Network As a Service - NSX
As I began the journey towards network as a service I was unsure where to start. How do I begin with the end in mind? The end target being a fully sustainable network environment where users can land on a user portal, click the network options they need and then magically it is delivered (provisioned) in a short period of time instead of days, weeks or months later. An environment where the automation, configuration, management, testing, deployment and operation is controlled and managed. I am confident that this is where we need to go, the trick is to break this major activity into smaller, manageable puzzle pieces that when put together make the complete picture.
NSX
The first small puzzle piece I chose to tackle was NSX. When we began our journey with NSX we knew we wanted to implement some automation to accompany it. The problem is that we didn't know what we wanted to automate. We had to learn and understand how NSX worked in order to being to understand what we wanted to automate. Once we began to understand NSX and it's working what we wanted to automate became more clear. Start small, start simple and evolve from there. So, starting small and simple we knew we needed to automate the tagging of vm's, creation of NSGroups and deployment of firewall rules. The end game is to fully automate the lifecycle of a vm (or application) and have the user make the selections. NET as a Service.
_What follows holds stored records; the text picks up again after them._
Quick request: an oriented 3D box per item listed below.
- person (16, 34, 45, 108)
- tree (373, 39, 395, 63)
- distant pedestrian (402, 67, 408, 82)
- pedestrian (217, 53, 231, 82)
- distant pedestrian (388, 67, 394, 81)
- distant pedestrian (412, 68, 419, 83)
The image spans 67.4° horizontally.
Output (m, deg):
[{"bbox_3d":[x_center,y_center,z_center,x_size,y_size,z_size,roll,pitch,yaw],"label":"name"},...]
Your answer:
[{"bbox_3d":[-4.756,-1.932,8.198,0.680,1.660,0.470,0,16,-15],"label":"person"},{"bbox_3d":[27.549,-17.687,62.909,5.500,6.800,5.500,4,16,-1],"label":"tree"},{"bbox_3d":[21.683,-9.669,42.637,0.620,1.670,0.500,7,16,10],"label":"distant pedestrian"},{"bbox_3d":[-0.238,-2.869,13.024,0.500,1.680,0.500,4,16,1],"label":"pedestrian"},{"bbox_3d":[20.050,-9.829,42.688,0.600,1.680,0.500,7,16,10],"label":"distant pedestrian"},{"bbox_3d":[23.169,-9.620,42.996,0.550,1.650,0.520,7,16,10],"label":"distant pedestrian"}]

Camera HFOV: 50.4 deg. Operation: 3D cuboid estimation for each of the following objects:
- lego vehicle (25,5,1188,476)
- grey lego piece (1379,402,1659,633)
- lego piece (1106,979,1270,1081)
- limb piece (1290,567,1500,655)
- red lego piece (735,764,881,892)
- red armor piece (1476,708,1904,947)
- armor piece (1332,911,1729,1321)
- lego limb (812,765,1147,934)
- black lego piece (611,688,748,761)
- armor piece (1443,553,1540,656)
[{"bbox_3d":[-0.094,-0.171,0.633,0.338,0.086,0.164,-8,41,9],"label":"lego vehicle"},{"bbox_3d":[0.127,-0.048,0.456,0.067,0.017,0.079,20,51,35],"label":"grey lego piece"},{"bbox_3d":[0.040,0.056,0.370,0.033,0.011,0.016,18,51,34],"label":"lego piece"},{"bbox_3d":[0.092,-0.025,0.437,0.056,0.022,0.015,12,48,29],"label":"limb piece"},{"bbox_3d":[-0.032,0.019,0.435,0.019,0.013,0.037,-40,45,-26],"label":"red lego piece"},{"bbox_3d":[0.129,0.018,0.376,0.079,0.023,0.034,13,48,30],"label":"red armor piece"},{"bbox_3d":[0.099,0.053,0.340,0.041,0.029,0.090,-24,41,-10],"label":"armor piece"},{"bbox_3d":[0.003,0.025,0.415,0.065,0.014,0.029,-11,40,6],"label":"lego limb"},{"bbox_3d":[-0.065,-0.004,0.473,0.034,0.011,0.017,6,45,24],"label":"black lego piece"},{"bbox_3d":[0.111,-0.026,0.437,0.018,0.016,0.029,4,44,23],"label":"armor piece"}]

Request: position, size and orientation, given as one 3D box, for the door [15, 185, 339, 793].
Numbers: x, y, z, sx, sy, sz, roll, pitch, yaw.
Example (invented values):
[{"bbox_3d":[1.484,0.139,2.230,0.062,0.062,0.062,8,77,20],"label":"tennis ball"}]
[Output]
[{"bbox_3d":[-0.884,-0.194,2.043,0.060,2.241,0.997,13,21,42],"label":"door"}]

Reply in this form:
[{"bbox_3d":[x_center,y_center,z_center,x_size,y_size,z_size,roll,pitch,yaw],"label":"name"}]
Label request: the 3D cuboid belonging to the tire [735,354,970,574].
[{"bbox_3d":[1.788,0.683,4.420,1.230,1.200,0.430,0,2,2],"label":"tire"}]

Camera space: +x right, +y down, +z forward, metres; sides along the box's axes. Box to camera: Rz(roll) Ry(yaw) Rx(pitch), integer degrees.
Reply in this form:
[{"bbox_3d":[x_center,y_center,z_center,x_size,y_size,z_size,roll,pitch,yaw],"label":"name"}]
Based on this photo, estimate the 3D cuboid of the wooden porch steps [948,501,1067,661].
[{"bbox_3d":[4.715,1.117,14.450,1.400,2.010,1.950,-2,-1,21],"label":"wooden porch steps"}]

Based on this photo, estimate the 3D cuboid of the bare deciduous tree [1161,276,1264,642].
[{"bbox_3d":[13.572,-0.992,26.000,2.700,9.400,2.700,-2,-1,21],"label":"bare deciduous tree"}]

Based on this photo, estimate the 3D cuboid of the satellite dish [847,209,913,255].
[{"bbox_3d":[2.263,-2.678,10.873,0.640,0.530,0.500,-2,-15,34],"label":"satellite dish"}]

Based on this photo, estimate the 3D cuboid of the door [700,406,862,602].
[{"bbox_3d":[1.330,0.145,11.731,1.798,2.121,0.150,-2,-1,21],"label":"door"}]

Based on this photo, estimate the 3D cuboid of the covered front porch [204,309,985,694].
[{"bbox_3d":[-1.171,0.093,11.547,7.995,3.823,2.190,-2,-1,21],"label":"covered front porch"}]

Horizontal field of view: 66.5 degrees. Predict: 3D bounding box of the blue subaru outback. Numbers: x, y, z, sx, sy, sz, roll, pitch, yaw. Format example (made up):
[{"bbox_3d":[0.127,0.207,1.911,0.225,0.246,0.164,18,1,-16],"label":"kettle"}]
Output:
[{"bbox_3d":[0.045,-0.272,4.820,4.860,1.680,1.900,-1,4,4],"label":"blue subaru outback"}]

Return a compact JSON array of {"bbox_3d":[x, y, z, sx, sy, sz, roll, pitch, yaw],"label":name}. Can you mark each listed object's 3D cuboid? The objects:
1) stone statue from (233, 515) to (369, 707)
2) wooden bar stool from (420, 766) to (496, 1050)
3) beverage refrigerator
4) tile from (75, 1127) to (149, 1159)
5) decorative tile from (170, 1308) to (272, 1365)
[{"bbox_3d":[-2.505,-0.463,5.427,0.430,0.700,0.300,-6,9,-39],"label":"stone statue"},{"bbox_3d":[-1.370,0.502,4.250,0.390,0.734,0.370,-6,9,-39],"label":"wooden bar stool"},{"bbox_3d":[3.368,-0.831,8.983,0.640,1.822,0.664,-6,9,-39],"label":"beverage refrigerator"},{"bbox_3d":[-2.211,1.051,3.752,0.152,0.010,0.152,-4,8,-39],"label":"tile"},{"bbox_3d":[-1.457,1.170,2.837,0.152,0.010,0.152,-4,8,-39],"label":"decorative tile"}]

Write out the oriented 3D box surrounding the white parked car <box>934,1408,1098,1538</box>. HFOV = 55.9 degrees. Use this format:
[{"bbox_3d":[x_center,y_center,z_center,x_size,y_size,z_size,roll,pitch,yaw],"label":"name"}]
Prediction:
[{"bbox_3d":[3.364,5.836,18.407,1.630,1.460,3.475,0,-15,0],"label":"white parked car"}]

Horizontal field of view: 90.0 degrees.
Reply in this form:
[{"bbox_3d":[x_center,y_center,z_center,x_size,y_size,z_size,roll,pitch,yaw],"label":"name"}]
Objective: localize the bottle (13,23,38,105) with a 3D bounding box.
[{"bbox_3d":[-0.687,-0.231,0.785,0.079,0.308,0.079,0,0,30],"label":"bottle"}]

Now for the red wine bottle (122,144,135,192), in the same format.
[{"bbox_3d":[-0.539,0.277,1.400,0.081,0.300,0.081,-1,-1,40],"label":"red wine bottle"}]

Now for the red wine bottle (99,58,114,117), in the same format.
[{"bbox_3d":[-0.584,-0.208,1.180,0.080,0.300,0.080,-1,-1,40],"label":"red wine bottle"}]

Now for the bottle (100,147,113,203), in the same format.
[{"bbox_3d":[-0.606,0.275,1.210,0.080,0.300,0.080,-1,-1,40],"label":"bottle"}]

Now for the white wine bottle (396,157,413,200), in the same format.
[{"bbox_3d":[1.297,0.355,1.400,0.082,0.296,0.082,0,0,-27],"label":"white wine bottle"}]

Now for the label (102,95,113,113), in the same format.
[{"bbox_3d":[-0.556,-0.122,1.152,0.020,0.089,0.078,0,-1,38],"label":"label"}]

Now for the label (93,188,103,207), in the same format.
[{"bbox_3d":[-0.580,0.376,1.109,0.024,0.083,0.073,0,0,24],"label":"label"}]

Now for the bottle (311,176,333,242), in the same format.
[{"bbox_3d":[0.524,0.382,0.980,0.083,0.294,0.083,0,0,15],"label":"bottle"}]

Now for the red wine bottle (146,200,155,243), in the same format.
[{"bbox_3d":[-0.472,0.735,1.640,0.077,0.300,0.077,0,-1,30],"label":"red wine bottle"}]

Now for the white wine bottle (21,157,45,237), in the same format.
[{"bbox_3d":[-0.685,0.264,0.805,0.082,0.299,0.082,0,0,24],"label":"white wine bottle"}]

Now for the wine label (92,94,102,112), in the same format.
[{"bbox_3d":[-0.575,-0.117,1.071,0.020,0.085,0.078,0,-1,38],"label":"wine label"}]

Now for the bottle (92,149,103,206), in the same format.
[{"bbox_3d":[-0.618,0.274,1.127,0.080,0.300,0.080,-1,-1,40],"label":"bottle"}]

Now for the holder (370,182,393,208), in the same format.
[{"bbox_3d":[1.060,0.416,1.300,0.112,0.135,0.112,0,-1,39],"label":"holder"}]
Luckily there is already a quite extensive provider posting in Ansible for NSX located here https://github.com/vmware/ansible-for-nsxt. Recently there have been developments added with Ansible modules that make use of the Policy API within NSX. This is important as it keeps everything under the same GUI menu instead having to bounce between old and new. Those who have experienced this know what I am talking about.
Tags
In order to start simple and expand I looked to tag a vm, create NSGroup(s) and then create firewall policies and rules. This was accomplished by leveraging two examples from the github location mentioned above and customizing it to my environment.
To tag a vm is fairly simple, I just had to know the vm displayname and what tags I wanted to apply (of course admin access IP and credentials are also required). An extract of a the simple tag file is shown here:
As I said, it's a simple file with the current static limit of four tags. I plan on evolving this to be dynamic (and with a loop) and allow as many tags are needed (and allowed by NSX). Currently I read the information in from a simple CSV file that contains the vm display name as well as the tags required.
Groups
Once the tags are created then I focus on creation of NSGroups. In this example I am creating Learning groups. The reason will be explained when I get to the firewall policy and rules. I create two groups, SG-Learn-Ansible and SG-IaC-Ansible and the conditions for each group is dependent on the tag applied to the vm as shown below. Both groups have a condition (or key) for tag. The one I care about here is called ST-Learn. I use ST as the naming pattern so I can easily recognize Security Tags.
I also end my group name (for now) with -Ansible so that I know it was created via an Ansible playbook. When we have migrated all our consumption over to Ansible there will be no need for this as all the Groups will be created via Ansible.
Policy
Now that I have NSGroups created it's time to create a Learning policy and firewall rule. I choose to put all new vm's into what I call a learning policy so we can accept and log all traffic flows. This information is critical to know when locking down NSX to White List mode. A sample of the simple security policy I created is shown below:
I chose to create this policy in the Infrastructure group and make it the very first rule (sequence 1)
For the initial setup all three of these playbooks are run from the build_topologies playbook. A successful run would like what is shown below.
And this is what it looks like in NSX:
In order to support application or vm lifecycles they can be called individually. For example once I know all the flows for a vm I will run my vm_tag playbook and remove the ST-Learn tag while applying the tags that are appropriate to allow the application to function. A successful run produces this output:
The above output changed the tag(s) on a particular vm but did not remove the newly created Learning Policy or firewall rule. In the future as I bring new vm's into NSX all I need to do is tag them with the ST-Learn tag and they will automatically hit that Learning rule and the flows will be logged for evaluation.
I have played with these playbook and control the variables with an external csv file. This sets up the passing of information to the playbook without having to reveal the 'details' to the end user.
Any of these three playbooks can now be run independently as needed for CRUD of firewall rules, NSGroups and vm tags. Recently I used the vm tagging playbook to retag a handful of vm's that were being rebuilt. Luckily each vm had the same amount of tags so the csv file was quite simple. After each vm was built and visible I ran the playbook and in a matter of seconds the vm had it's required tags back and proper traffic was being allowed through the NSX firewall.
Conclusion
Automation will simplify and speed up our network deployments as we will be the enabler for Network as a Service. To be clear, automation is only as perfect as the person programming it so it is not fool proof but it has been shown to be more efficient than manual configuration. To that note we will continue to automate our NSX environment moving towards our goal of a self-service user portal.